===== Text for analysis

Basic research shouldn’t exist in a vacuum, he adds, and SBIR is meant to ensure it has a real-world payoff. “[Critics] say we’re eating our seed corn by spending more money on commercialization,” he adds, referring to a common metaphor used to describe the value of basic research. “But that seed corn will die if you don’t use it to feed something—and that’s what the SBIR program does.”
Glover’s arguments prevailed in both the House and Senate committees, which passed their bills without a dissenting vote. But advocates are still a long way from claiming victory.
Clock is ticking
One obstacle is that Congress, with a lot on its plate and relatively few legislative days before the November elections, is very unlikely to pass a bill devoted to reauthorizing the SBIR program. So Shaheen and other supporters are trying to advance the cause by attaching the SBIR changes to one of the few pieces of legislation that is likely to become law this year—the annual bill setting policies for the Department of Defense (DOD). Last week they convinced the Senate Armed Services Committee to include language in its reauthorization that would make SBIR permanent at DOD, which spends roughly half of all SBIR dollars.

==========
===== Dataset excerpts

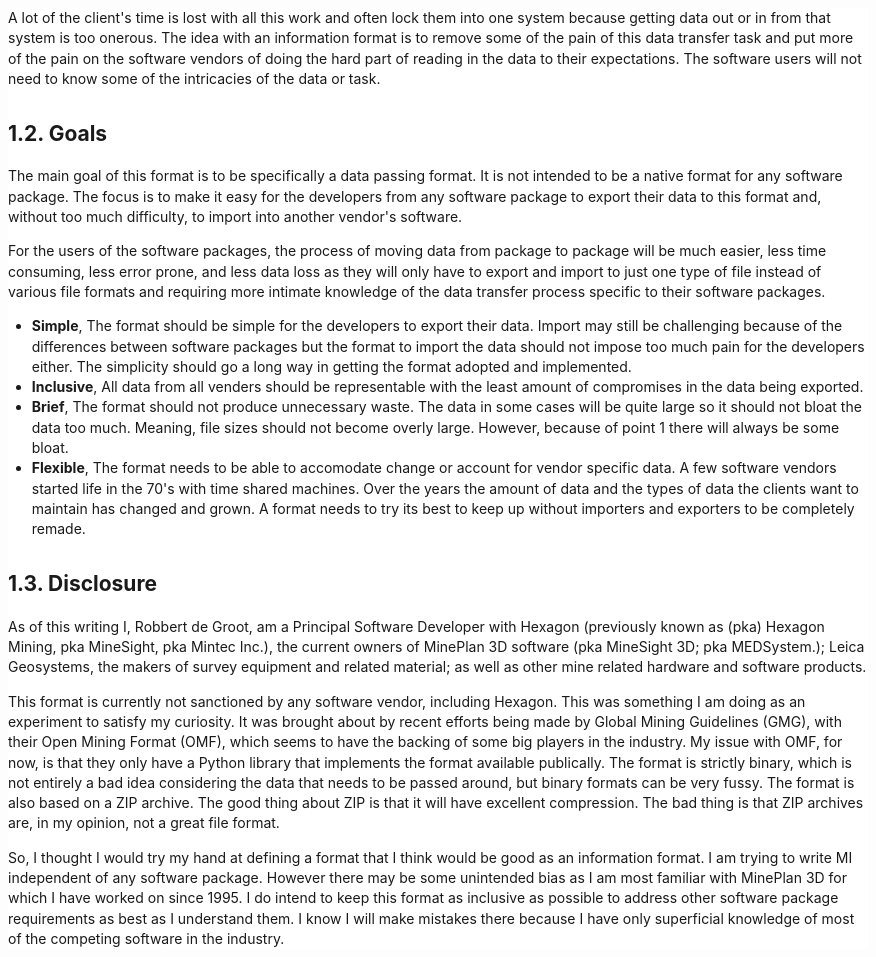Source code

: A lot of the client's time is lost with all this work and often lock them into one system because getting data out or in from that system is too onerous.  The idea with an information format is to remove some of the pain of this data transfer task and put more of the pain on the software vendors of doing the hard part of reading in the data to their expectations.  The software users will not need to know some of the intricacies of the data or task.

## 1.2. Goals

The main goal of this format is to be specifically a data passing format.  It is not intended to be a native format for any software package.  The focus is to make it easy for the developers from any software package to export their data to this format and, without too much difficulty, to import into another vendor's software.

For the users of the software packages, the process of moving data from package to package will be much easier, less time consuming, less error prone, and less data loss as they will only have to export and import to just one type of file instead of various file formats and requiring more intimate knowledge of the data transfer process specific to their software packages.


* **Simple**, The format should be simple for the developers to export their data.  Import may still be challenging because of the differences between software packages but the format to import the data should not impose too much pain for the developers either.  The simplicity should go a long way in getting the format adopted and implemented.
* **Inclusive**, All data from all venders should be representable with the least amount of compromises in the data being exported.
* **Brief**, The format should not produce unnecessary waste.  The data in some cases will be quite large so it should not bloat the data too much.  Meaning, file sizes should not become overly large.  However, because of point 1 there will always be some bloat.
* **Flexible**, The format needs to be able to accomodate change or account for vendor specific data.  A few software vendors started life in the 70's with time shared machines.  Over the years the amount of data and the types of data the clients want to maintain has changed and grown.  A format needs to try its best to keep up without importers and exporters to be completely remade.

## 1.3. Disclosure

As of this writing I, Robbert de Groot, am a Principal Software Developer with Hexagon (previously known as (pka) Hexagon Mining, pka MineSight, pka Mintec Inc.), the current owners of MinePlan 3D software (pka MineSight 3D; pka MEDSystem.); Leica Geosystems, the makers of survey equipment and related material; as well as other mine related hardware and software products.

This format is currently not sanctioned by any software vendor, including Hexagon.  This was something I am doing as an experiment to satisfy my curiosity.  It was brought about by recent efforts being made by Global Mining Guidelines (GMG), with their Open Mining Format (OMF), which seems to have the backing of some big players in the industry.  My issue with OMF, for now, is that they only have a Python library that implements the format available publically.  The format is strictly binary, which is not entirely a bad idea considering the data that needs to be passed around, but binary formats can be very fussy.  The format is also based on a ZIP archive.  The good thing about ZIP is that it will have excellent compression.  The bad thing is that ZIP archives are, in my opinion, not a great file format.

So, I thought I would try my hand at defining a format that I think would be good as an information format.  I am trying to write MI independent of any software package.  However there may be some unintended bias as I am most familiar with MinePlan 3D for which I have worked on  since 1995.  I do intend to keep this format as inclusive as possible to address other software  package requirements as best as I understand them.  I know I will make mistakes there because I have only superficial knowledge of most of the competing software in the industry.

==========

• _Work order_
In the SBIR text above, which committee did supporters persuade last week to include language making SBIR permanent at the Department of Defense?

• _Answer space_
The Senate Armed Services Committee.